## REQUIREMENT
Each record below is to be copied exactly; the pictures are to be omitted.

Stored entries
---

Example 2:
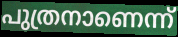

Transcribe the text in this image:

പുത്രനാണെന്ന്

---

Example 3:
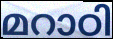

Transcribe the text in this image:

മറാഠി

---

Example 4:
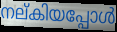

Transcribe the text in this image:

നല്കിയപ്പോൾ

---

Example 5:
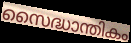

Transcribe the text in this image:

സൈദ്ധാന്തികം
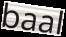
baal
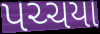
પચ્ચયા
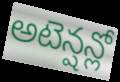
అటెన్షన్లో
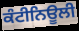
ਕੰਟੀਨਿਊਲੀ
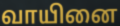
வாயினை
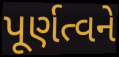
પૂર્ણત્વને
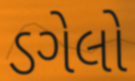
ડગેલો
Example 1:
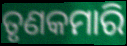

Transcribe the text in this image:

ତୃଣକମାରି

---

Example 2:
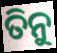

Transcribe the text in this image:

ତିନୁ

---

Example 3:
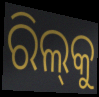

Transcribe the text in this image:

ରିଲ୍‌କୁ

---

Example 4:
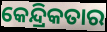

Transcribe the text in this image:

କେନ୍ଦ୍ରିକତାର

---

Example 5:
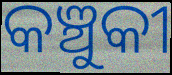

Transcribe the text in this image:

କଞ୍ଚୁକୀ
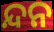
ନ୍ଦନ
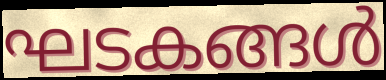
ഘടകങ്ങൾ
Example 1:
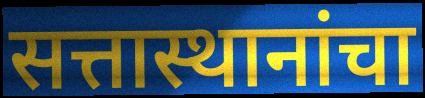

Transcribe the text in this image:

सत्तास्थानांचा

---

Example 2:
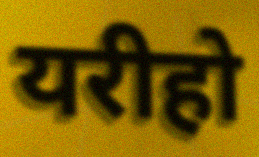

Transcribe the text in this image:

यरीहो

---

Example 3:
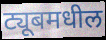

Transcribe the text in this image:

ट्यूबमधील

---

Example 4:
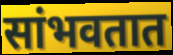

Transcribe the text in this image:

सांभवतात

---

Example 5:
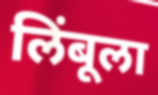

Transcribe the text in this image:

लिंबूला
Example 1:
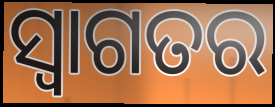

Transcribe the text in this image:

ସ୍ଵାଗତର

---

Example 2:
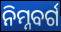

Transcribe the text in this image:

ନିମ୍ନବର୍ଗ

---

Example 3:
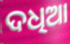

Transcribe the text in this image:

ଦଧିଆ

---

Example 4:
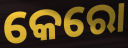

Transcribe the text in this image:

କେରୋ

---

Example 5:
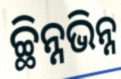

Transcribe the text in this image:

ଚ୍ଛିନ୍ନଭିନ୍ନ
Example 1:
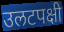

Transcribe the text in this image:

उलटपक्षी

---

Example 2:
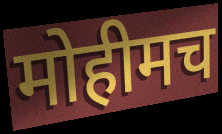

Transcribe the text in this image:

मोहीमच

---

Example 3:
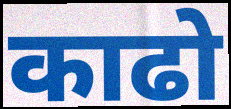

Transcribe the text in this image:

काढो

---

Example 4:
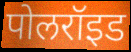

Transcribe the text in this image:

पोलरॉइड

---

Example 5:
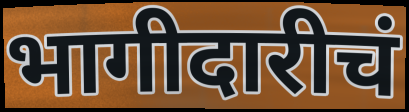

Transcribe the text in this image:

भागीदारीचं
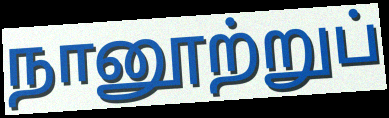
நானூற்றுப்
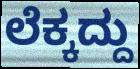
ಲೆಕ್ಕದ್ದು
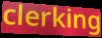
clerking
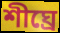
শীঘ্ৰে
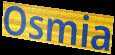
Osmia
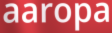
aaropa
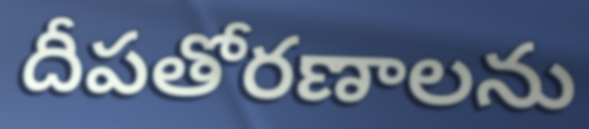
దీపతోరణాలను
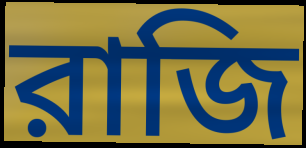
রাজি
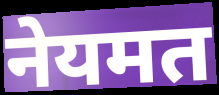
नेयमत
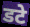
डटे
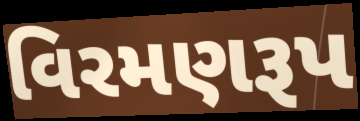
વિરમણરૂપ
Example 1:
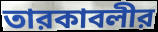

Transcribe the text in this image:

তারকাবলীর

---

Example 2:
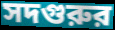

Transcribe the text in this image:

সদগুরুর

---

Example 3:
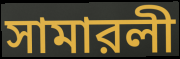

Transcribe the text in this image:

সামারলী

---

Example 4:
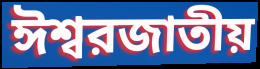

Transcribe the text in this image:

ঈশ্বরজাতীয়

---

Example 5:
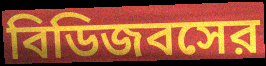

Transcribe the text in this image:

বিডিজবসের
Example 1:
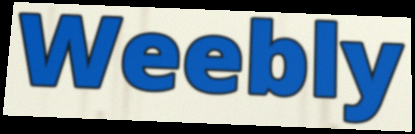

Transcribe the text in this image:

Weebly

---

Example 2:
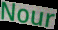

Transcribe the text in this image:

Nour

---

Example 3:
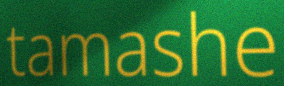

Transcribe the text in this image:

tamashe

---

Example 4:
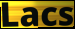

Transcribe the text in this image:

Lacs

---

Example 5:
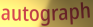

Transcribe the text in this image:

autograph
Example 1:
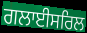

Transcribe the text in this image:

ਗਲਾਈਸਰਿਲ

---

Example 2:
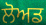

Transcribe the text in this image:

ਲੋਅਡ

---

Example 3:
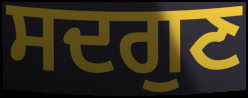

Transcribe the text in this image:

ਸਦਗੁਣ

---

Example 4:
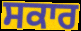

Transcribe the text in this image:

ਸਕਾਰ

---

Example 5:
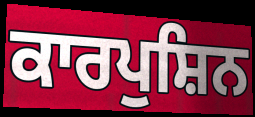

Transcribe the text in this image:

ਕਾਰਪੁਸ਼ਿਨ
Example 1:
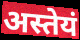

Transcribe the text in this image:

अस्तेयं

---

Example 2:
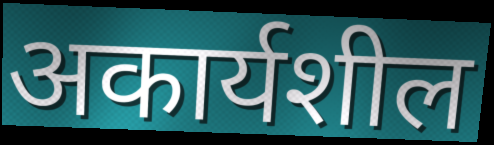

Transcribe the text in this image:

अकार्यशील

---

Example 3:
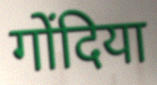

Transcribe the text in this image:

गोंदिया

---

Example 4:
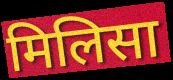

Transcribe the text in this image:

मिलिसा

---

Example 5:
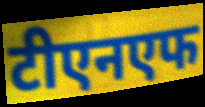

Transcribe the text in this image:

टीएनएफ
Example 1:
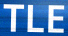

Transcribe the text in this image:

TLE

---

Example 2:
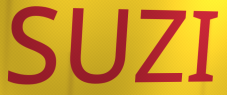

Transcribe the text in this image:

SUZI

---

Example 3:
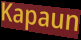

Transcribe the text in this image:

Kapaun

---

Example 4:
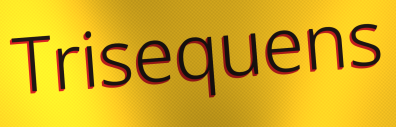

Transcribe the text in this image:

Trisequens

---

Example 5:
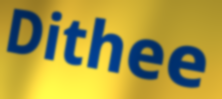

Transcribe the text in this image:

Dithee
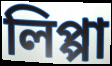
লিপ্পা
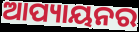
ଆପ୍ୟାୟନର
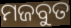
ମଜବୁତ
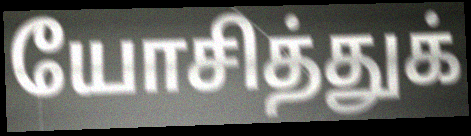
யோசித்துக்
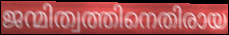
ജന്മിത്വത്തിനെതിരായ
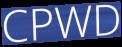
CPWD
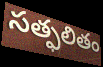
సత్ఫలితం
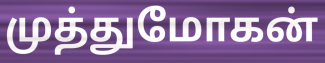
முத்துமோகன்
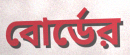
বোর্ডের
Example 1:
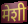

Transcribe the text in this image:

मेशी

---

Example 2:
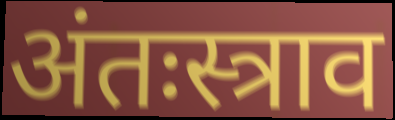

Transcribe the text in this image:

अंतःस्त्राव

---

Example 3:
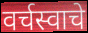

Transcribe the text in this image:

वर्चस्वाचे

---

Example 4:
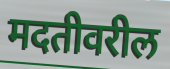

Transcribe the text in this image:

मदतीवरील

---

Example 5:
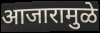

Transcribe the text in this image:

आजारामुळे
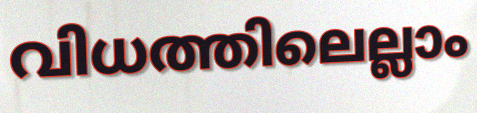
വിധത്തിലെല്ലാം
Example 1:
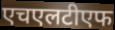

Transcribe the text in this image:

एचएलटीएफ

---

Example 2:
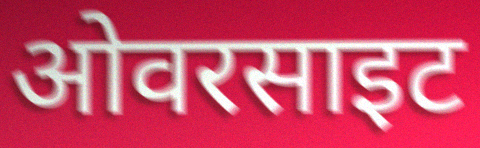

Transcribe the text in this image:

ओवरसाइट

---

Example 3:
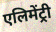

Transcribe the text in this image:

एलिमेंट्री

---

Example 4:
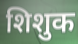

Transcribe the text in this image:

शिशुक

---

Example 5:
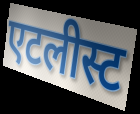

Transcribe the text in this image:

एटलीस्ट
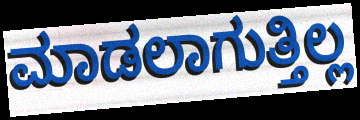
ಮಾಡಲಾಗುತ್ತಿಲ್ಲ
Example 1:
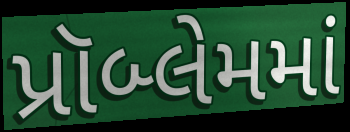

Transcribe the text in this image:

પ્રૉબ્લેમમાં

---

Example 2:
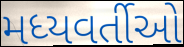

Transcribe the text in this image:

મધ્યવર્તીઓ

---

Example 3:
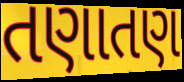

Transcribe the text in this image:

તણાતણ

## REPLY
---

Example 2:

Transcribe the text in this image:

പുത്രനാണെന്ന്

---

Example 3:

Transcribe the text in this image:

മറാഠി

---

Example 4:

Transcribe the text in this image:

നല്കിയപ്പോൾ

---

Example 5:

Transcribe the text in this image:

സൈദ്ധാന്തികം
baal
પચ્ચયા
అటెన్షన్లో
ਕੰਟੀਨਿਊਲੀ
வாயினை
પૂર્ણત્વને
ડગેલો
Example 1:

Transcribe the text in this image:

ତୃଣକମାରି

---

Example 2:

Transcribe the text in this image:

ତିନୁ

---

Example 3:

Transcribe the text in this image:

ରିଲ୍‌କୁ

---

Example 4:

Transcribe the text in this image:

କେନ୍ଦ୍ରିକତାର

---

Example 5:

Transcribe the text in this image:

କଞ୍ଚୁକୀ
ନ୍ଦନ
ഘടകങ്ങൾ
Example 1:

Transcribe the text in this image:

सत्तास्थानांचा

---

Example 2:

Transcribe the text in this image:

यरीहो

---

Example 3:

Transcribe the text in this image:

ट्यूबमधील

---

Example 4:

Transcribe the text in this image:

सांभवतात

---

Example 5:

Transcribe the text in this image:

लिंबूला
Example 1:

Transcribe the text in this image:

ସ୍ଵାଗତର

---

Example 2:

Transcribe the text in this image:

ନିମ୍ନବର୍ଗ

---

Example 3:

Transcribe the text in this image:

ଦଧିଆ

---

Example 4:

Transcribe the text in this image:

କେରୋ

---

Example 5:

Transcribe the text in this image:

ଚ୍ଛିନ୍ନଭିନ୍ନ
Example 1:

Transcribe the text in this image:

उलटपक्षी

---

Example 2:

Transcribe the text in this image:

मोहीमच

---

Example 3:

Transcribe the text in this image:

काढो

---

Example 4:

Transcribe the text in this image:

पोलरॉइड

---

Example 5:

Transcribe the text in this image:

भागीदारीचं
நானூற்றுப்
ಲೆಕ್ಕದ್ದು
clerking
শীঘ্ৰে
Osmia
aaropa
దీపతోరణాలను
রাজি
नेयमत
डटे
વિરમણરૂપ
Example 1:

Transcribe the text in this image:

তারকাবলীর

---

Example 2:

Transcribe the text in this image:

সদগুরুর

---

Example 3:

Transcribe the text in this image:

সামারলী

---

Example 4:

Transcribe the text in this image:

ঈশ্বরজাতীয়

---

Example 5:

Transcribe the text in this image:

বিডিজবসের
Example 1:

Transcribe the text in this image:

Weebly

---

Example 2:

Transcribe the text in this image:

Nour

---

Example 3:

Transcribe the text in this image:

tamashe

---

Example 4:

Transcribe the text in this image:

Lacs

---

Example 5:

Transcribe the text in this image:

autograph
Example 1:

Transcribe the text in this image:

ਗਲਾਈਸਰਿਲ

---

Example 2:

Transcribe the text in this image:

ਲੋਅਡ

---

Example 3:

Transcribe the text in this image:

ਸਦਗੁਣ

---

Example 4:

Transcribe the text in this image:

ਸਕਾਰ

---

Example 5:

Transcribe the text in this image:

ਕਾਰਪੁਸ਼ਿਨ
Example 1:

Transcribe the text in this image:

अस्तेयं

---

Example 2:

Transcribe the text in this image:

अकार्यशील

---

Example 3:

Transcribe the text in this image:

गोंदिया

---

Example 4:

Transcribe the text in this image:

मिलिसा

---

Example 5:

Transcribe the text in this image:

टीएनएफ
Example 1:

Transcribe the text in this image:

TLE

---

Example 2:

Transcribe the text in this image:

SUZI

---

Example 3:

Transcribe the text in this image:

Kapaun

---

Example 4:

Transcribe the text in this image:

Trisequens

---

Example 5:

Transcribe the text in this image:

Dithee
লিপ্পা
ଆପ୍ୟାୟନର
ମଜବୁତ
யோசித்துக்
ജന്മിത്വത്തിനെതിരായ
CPWD
సత్ఫలితం
முத்துமோகன்
বোর্ডের
Example 1:

Transcribe the text in this image:

मेशी

---

Example 2:

Transcribe the text in this image:

अंतःस्त्राव

---

Example 3:

Transcribe the text in this image:

वर्चस्वाचे

---

Example 4:

Transcribe the text in this image:

मदतीवरील

---

Example 5:

Transcribe the text in this image:

आजारामुळे
വിധത്തിലെല്ലാം
Example 1:

Transcribe the text in this image:

एचएलटीएफ

---

Example 2:

Transcribe the text in this image:

ओवरसाइट

---

Example 3:

Transcribe the text in this image:

एलिमेंट्री

---

Example 4:

Transcribe the text in this image:

शिशुक

---

Example 5:

Transcribe the text in this image:

एटलीस्ट
ಮಾಡಲಾಗುತ್ತಿಲ್ಲ
Example 1:

Transcribe the text in this image:

પ્રૉબ્લેમમાં

---

Example 2:

Transcribe the text in this image:

મધ્યવર્તીઓ

---

Example 3:

Transcribe the text in this image:

તણાતણ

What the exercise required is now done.